Indeed, HICCup will not choose which communities participate. They will choose themselves. HICCup’s role will be to advise them and help them to communicate and learn from other communities going through the same process. We also want to be a clearinghouse for vendors of health-oriented tools, services, and programs. There are many bargains to be struck between communities and vendors offering discounts in exchange for wholesale adoption of their tools or programs.

There is, however, one unbreakable rule: To work with HICCup, communities must collect and publish a lot of independently vetted data. For starters, they will need benchmarks of current conditions and projected costs, and then detailed statistics on the adoption of the measures, their impact and costs, and what happens over time. HICCup will spend a lot of time with lawyers and actuaries!

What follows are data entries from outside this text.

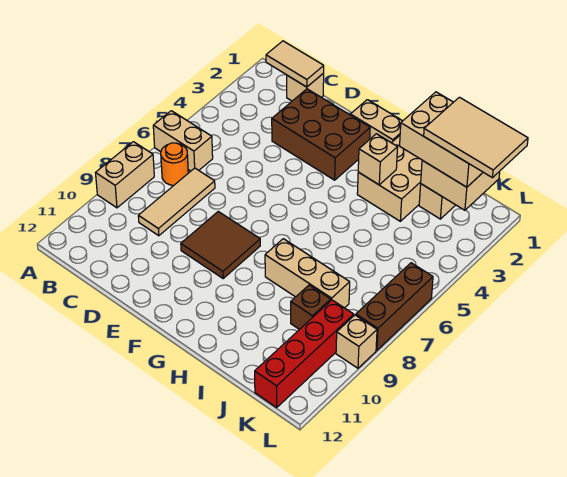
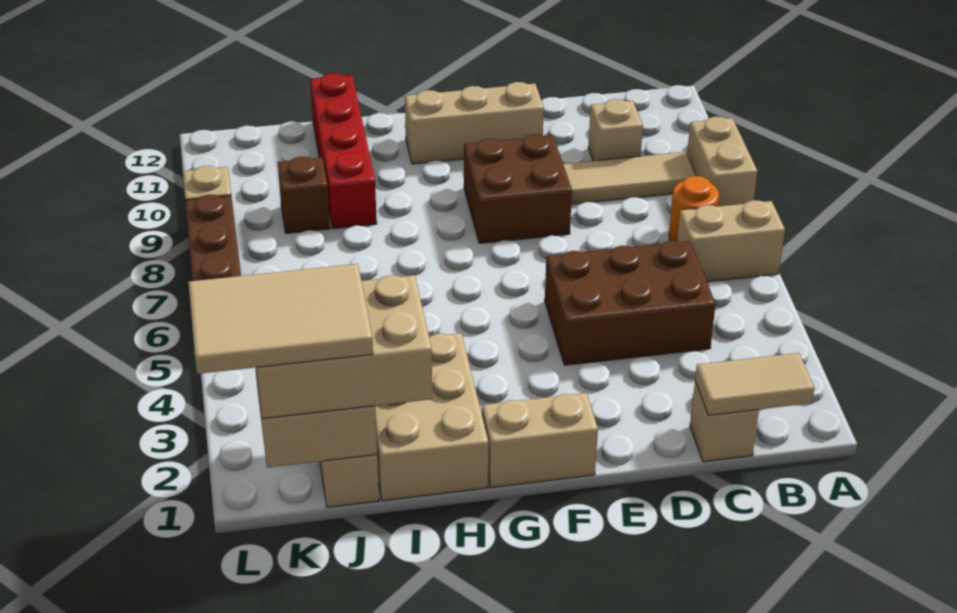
tan tile C7:C9 level 1 -> tan tile B9:D9 level 1
brown brick D2:F3 level 1 -> brown brick C4:E5 level 1
brown tile E8:F9 level 1 -> brown brick E8:F9 level 1
tan brick H3 level 2 -> tan brick C10 level 1
tan brick H8:J8 level 1 -> tan brick E11:G11 level 1
red brick K9:K12 level 1 -> red brick I9:I12 level 1

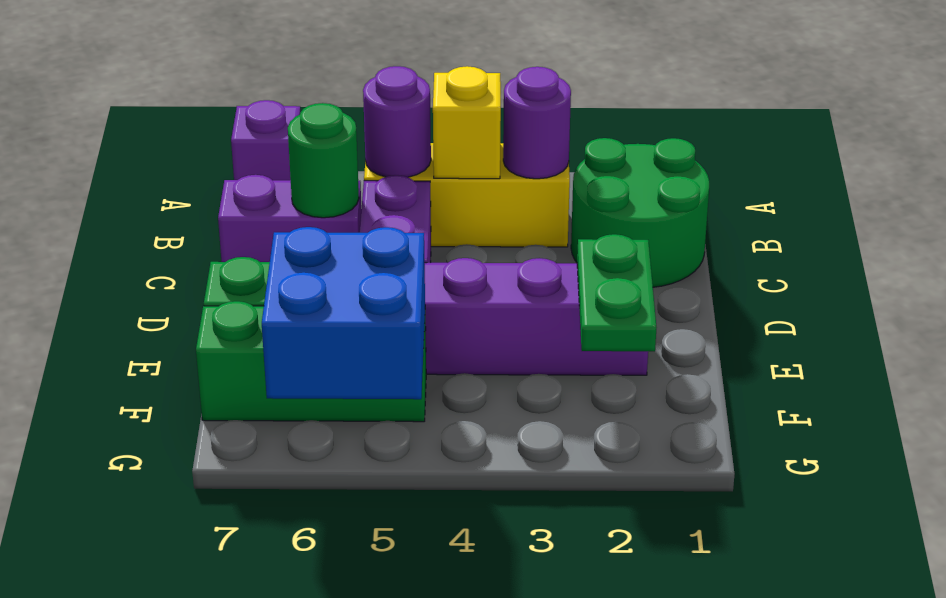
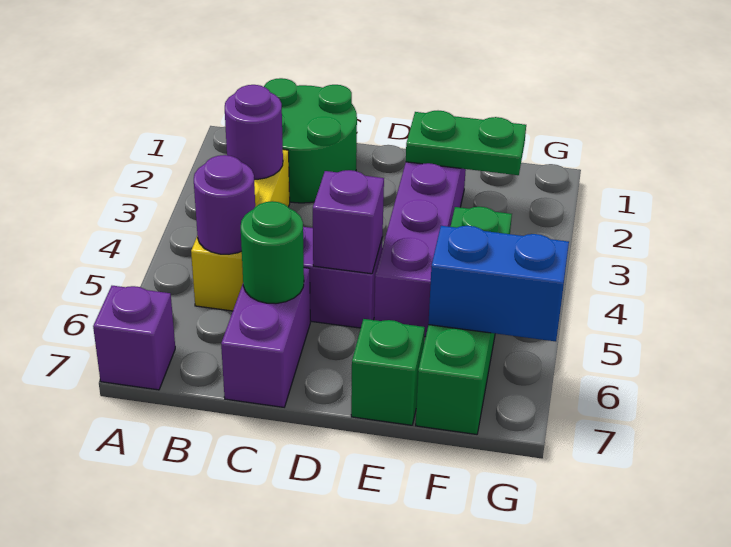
yellow brick B4 level 2 -> none
none -> purple brick D5 level 2
green brick F5:F7 level 1 -> green brick F4:F7 level 1
blue brick F5:G6 level 2 -> blue brick F6:G6 level 2

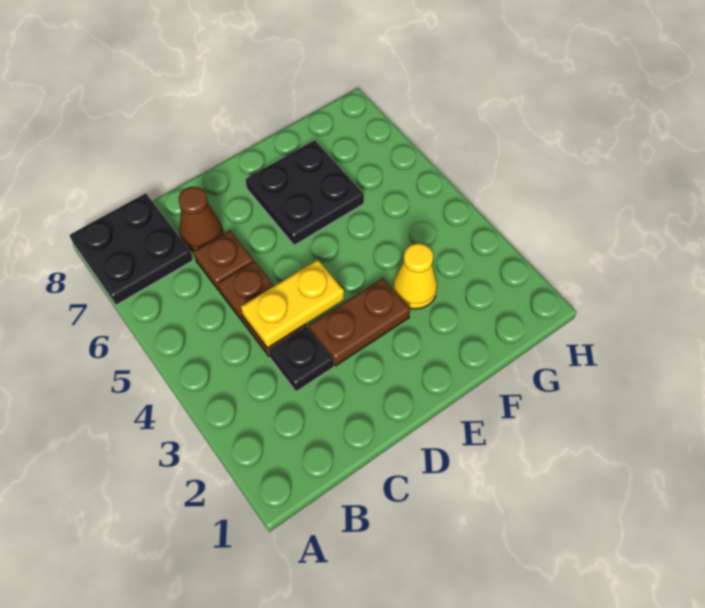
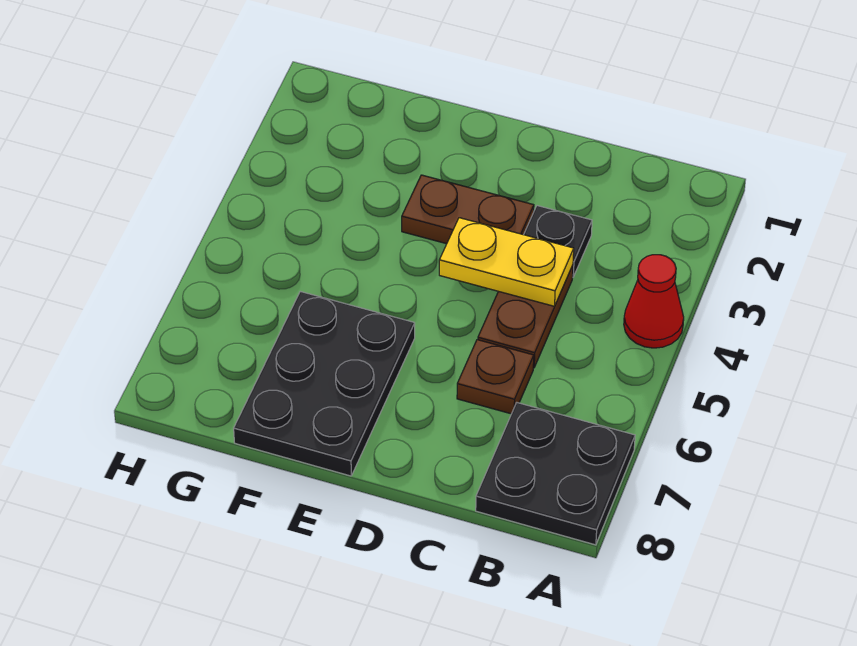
none -> red cone A4 level 1
brown cone C7 level 1 -> none
black plate E6:F7 level 1 -> black plate E6:F8 level 1
yellow cone F3 level 1 -> none

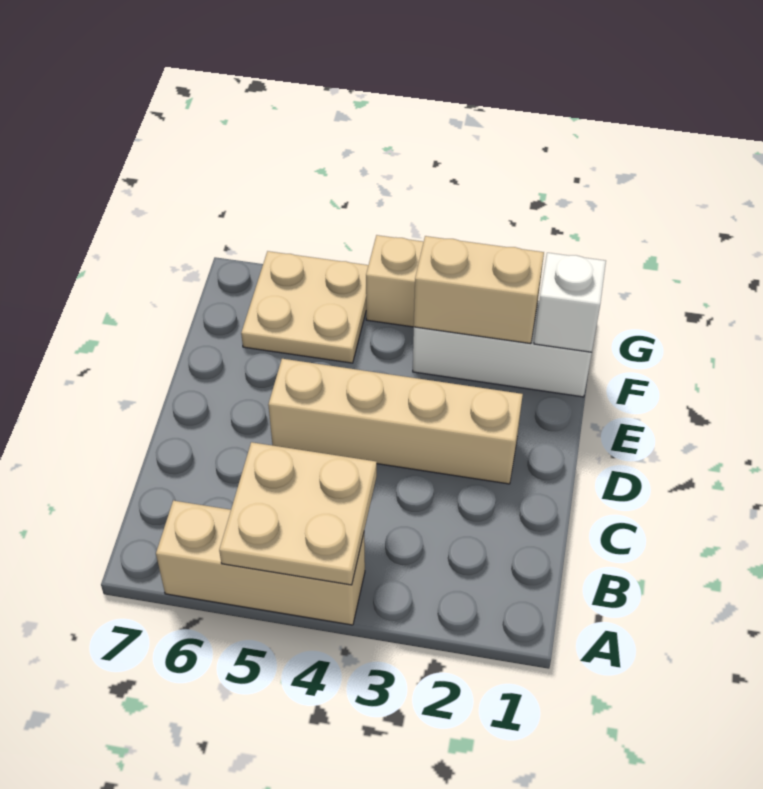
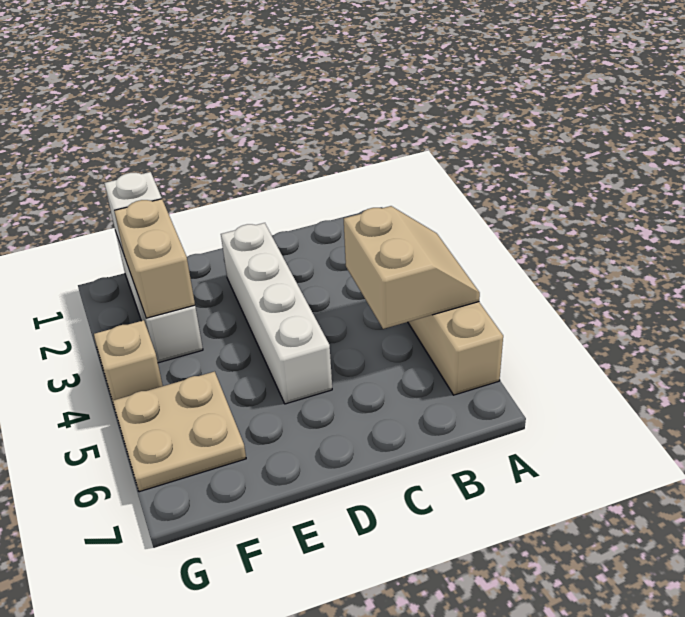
tan plate A4:B5 level 2 -> tan slope A4:B5 level 2 top B
tan brick D2:D5 level 1 -> white brick D2:D5 level 1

Indicators to be measured include not just rates of obesity, high blood pressure, and incidence of disease and related costs, but also absenteeism, school grades and graduation rates, employment statistics, accidents, and the like. Although the funder keeps the reduction in health-care costs, the community gets all of the many payoffs from a healthier population - including an enhanced reputation.

It is now time to try this on a broad scale. Five years from now, we will wonder what took us so long to get started. So, again, who will those investors be?

Copyright: Project Syndicate, 2013.

* The author, principal of EDventure Holdings, is an entrepreneur and investor concentrating on emerging markets and technologies.